Warton, too, admits that the "preface is written with taste, judgment, purity, and elegance." Pope speaks modestly of the design of his preface, which is not, he says, to enter into a criticism upon Shakspeare, "though to do it effectually, and not superficially, would be the best occasion that any just writer could take to form the judgment and taste of our nation." His humbler aim is but to give an account of the fate of his works, and the disadvantages under which they have been transmitted to us. But he cannot neglect the opportunity thus afforded him, "of mentioning some of the principal and characteristic excellences for which (notwithstanding his defects) he is justly and universally elevated above all other dramatic writers."
"If ever any author deserved the name of an original, it was Shakspeare. Homer himself drew not his art so immediately from the fountains of nature; it proceeded through Egyptian strainers and channels, and came to him not without some tincture of the learning, or some cast of the models, of those before him. The poetry of Shakspeare was inspiration indeed: he is not so much an imitator, as an instrument, of Nature; and it is not so just to say that he speaks from her, as that she speaks through him.
"His characters are so much nature herself, that it is a sort of injury to call them by so distant a name as copies of her. Those of other poets have a constant resemblance, which shows that they received them from one another, and were but multipliers of the same image; each picture, like a mock rainbow, is but the reflection of a reflection. But every single character in Shakspeare is as much an individual as those in life itself; it is as impossible to find any two alike; and such as from their relation or affinity in any respect appear most to be twins, will, upon comparison, be found remarkably distinct. To this life and variety of character, we must add the wonderful preservation of it; which is such throughout his plays, that had all the speeches been printed without the very names of the persons, I believe one might have applied them with certainty to every speaker.

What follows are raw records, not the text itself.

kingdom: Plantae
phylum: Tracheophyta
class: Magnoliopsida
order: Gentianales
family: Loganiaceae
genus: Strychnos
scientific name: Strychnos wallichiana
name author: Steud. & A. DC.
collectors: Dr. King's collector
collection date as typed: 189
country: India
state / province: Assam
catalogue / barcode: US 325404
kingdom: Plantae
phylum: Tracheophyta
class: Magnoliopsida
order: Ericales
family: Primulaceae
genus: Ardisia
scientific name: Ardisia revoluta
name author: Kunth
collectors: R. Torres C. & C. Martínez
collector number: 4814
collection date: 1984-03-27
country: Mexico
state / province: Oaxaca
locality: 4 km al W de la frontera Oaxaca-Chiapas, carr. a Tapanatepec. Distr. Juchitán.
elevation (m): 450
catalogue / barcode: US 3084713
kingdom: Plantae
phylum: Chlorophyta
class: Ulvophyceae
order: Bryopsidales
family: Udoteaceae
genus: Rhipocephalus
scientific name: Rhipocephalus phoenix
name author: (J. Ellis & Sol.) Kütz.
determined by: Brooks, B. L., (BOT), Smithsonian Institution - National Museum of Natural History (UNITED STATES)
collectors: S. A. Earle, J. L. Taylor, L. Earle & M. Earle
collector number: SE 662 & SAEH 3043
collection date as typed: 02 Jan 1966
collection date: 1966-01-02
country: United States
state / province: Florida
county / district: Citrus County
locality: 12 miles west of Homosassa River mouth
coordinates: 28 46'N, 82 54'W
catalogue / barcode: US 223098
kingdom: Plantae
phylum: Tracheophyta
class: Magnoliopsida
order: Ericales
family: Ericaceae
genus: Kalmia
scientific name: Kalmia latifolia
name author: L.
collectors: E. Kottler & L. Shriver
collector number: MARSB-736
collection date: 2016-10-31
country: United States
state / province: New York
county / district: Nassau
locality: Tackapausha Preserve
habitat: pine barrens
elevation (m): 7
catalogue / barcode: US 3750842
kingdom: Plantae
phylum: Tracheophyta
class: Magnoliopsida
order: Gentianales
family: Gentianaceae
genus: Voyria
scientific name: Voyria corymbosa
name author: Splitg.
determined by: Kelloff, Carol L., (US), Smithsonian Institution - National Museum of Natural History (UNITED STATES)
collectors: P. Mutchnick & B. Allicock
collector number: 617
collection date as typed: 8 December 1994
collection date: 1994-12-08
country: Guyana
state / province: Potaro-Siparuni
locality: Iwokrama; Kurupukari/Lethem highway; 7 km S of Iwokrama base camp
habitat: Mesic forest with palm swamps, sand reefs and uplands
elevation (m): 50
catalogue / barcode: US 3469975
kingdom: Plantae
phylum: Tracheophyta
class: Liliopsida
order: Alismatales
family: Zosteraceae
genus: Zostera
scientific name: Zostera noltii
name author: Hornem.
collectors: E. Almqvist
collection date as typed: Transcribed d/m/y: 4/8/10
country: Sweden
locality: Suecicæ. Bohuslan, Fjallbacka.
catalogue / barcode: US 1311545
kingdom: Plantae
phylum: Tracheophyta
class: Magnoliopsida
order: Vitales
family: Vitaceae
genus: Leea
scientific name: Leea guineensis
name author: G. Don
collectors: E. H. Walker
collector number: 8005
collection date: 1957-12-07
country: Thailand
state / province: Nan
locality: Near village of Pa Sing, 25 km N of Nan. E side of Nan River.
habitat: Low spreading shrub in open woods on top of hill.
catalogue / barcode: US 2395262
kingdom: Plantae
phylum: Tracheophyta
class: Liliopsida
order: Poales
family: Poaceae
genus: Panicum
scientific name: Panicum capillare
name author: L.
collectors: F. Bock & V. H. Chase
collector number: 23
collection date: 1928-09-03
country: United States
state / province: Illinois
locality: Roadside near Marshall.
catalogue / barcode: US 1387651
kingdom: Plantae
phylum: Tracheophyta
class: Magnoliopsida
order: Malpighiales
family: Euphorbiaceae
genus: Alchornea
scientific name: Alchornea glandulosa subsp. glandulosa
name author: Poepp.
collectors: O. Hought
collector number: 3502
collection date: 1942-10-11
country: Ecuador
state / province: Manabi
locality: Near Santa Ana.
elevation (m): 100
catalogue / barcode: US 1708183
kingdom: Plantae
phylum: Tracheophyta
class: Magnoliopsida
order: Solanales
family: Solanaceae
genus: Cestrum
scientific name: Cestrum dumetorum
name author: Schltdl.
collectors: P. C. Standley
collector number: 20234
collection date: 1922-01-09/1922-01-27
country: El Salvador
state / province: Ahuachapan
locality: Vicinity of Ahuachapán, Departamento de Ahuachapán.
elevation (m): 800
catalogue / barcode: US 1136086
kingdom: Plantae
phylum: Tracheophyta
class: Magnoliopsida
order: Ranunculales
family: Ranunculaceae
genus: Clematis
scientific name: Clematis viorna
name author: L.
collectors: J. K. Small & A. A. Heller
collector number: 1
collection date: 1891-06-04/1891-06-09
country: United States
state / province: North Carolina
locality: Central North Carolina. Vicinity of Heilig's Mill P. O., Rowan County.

"The power over our passions was never possessed in a more eminent degree, or displayed in so different instances. Yet all along, there is seen no labour, no pains to raise them; no preparation to guide or guess to the effect, or be perceived to lead toward it, but the heart swells, and the tears burst out, just at the proper places; we are surprised at the moment we weep; and yet upon reflection, find the passion so just, that we should be surprised if we had not wept, and wept at that very moment.